* **Material supplied**
------------------------

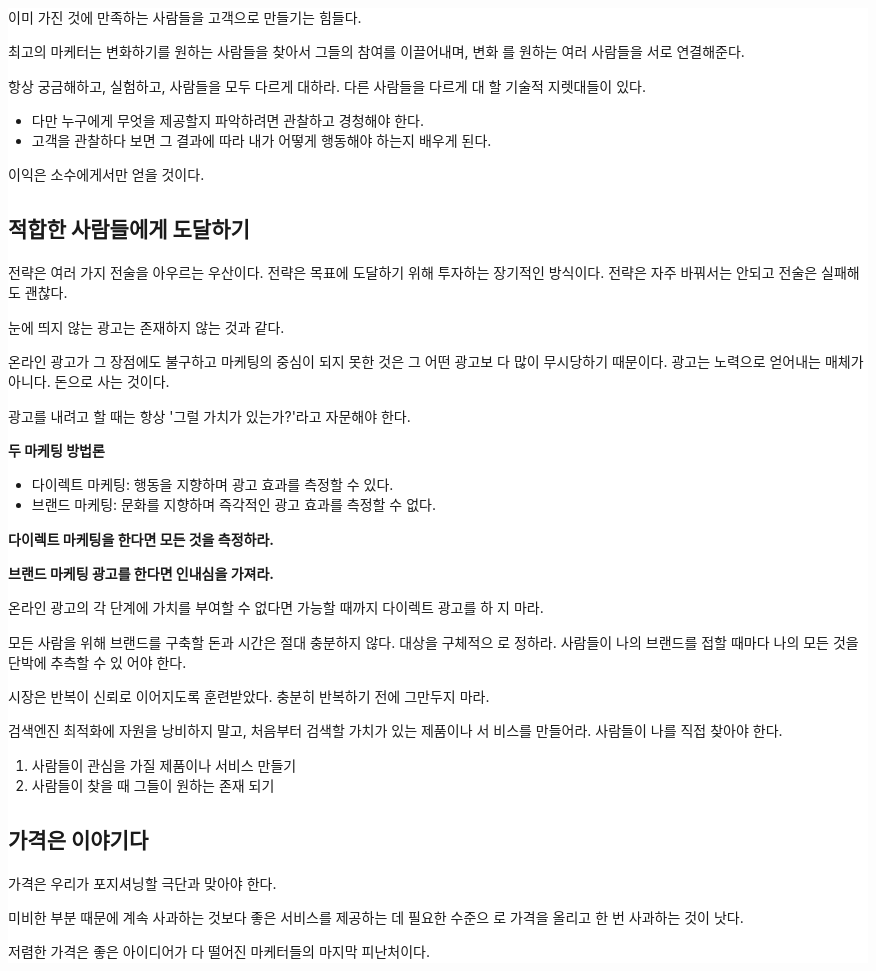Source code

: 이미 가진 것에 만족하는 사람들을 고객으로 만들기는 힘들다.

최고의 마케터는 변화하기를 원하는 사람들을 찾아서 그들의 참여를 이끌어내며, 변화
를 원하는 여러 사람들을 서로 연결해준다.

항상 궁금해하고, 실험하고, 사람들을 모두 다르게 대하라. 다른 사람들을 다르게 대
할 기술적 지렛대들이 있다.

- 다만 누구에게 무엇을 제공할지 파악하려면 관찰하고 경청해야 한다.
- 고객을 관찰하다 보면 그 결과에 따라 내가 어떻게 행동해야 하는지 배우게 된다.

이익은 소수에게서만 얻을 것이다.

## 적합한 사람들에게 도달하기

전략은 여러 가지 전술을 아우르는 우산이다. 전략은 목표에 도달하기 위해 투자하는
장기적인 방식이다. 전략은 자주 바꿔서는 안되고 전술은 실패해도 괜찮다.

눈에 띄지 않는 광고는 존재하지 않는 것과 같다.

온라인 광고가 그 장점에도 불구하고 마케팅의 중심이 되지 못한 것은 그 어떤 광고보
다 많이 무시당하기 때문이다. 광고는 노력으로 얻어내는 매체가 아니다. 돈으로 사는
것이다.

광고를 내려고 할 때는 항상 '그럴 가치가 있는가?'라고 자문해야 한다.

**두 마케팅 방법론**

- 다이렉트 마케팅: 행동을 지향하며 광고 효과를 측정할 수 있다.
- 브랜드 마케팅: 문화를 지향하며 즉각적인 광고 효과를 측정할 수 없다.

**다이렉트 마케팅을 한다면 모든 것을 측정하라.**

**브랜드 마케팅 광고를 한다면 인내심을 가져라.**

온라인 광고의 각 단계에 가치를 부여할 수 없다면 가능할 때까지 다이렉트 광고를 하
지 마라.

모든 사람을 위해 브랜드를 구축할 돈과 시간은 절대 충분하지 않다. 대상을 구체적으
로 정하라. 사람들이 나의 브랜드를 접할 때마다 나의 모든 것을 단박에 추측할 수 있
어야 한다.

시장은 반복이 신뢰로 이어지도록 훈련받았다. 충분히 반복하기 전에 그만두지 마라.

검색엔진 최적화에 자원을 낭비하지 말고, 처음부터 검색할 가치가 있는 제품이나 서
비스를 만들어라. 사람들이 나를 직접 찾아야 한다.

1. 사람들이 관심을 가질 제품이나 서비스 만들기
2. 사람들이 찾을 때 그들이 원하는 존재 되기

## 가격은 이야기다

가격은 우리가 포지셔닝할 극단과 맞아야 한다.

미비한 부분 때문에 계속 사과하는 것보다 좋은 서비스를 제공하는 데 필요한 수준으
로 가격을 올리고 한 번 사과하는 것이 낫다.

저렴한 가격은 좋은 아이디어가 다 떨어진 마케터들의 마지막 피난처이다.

------------------------

* **Assignment**
Please rewrite the lines above with every "다이렉트 마케팅" changed to "직접 마케팅" and everything else left as it is. Leave the pictures out.

* **Response area**
Source code

: 이미 가진 것에 만족하는 사람들을 고객으로 만들기는 힘들다.

최고의 마케터는 변화하기를 원하는 사람들을 찾아서 그들의 참여를 이끌어내며, 변화
를 원하는 여러 사람들을 서로 연결해준다.

항상 궁금해하고, 실험하고, 사람들을 모두 다르게 대하라. 다른 사람들을 다르게 대
할 기술적 지렛대들이 있다.

- 다만 누구에게 무엇을 제공할지 파악하려면 관찰하고 경청해야 한다.
- 고객을 관찰하다 보면 그 결과에 따라 내가 어떻게 행동해야 하는지 배우게 된다.

이익은 소수에게서만 얻을 것이다.

## 적합한 사람들에게 도달하기

전략은 여러 가지 전술을 아우르는 우산이다. 전략은 목표에 도달하기 위해 투자하는
장기적인 방식이다. 전략은 자주 바꿔서는 안되고 전술은 실패해도 괜찮다.

눈에 띄지 않는 광고는 존재하지 않는 것과 같다.

온라인 광고가 그 장점에도 불구하고 마케팅의 중심이 되지 못한 것은 그 어떤 광고보
다 많이 무시당하기 때문이다. 광고는 노력으로 얻어내는 매체가 아니다. 돈으로 사는
것이다.

광고를 내려고 할 때는 항상 '그럴 가치가 있는가?'라고 자문해야 한다.

**두 마케팅 방법론**

- 직접 마케팅: 행동을 지향하며 광고 효과를 측정할 수 있다.
- 브랜드 마케팅: 문화를 지향하며 즉각적인 광고 효과를 측정할 수 없다.

**직접 마케팅을 한다면 모든 것을 측정하라.**

**브랜드 마케팅 광고를 한다면 인내심을 가져라.**

온라인 광고의 각 단계에 가치를 부여할 수 없다면 가능할 때까지 다이렉트 광고를 하
지 마라.

모든 사람을 위해 브랜드를 구축할 돈과 시간은 절대 충분하지 않다. 대상을 구체적으
로 정하라. 사람들이 나의 브랜드를 접할 때마다 나의 모든 것을 단박에 추측할 수 있
어야 한다.

시장은 반복이 신뢰로 이어지도록 훈련받았다. 충분히 반복하기 전에 그만두지 마라.

검색엔진 최적화에 자원을 낭비하지 말고, 처음부터 검색할 가치가 있는 제품이나 서
비스를 만들어라. 사람들이 나를 직접 찾아야 한다.

1. 사람들이 관심을 가질 제품이나 서비스 만들기
2. 사람들이 찾을 때 그들이 원하는 존재 되기

## 가격은 이야기다

가격은 우리가 포지셔닝할 극단과 맞아야 한다.

미비한 부분 때문에 계속 사과하는 것보다 좋은 서비스를 제공하는 데 필요한 수준으
로 가격을 올리고 한 번 사과하는 것이 낫다.

저렴한 가격은 좋은 아이디어가 다 떨어진 마케터들의 마지막 피난처이다.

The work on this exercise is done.